> **Brief**: Echo every line of the listing from the one containing "will Lyla zurück in der" down to the one containing "kleines Extra draufsetzen", both ends included.

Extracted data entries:
━━━━

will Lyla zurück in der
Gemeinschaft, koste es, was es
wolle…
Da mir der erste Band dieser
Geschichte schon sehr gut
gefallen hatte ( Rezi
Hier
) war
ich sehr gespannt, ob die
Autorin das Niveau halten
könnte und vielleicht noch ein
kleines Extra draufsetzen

━━━━

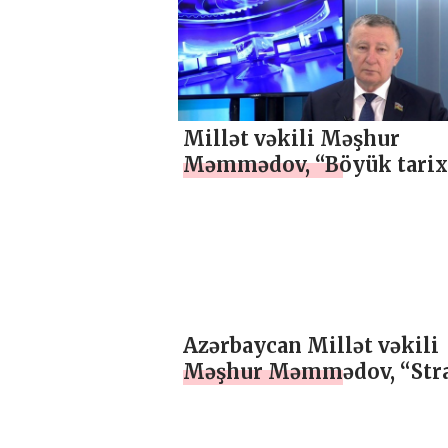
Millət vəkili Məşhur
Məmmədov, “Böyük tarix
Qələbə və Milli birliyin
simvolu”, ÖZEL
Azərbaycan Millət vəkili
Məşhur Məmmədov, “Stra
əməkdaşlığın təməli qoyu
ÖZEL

━━━━

> **Response below**:
will Lyla zurück in der
Gemeinschaft, koste es, was es
wolle…
Da mir der erste Band dieser
Geschichte schon sehr gut
gefallen hatte ( Rezi
Hier
) war
ich sehr gespannt, ob die
Autorin das Niveau halten
könnte und vielleicht noch ein
kleines Extra draufsetzen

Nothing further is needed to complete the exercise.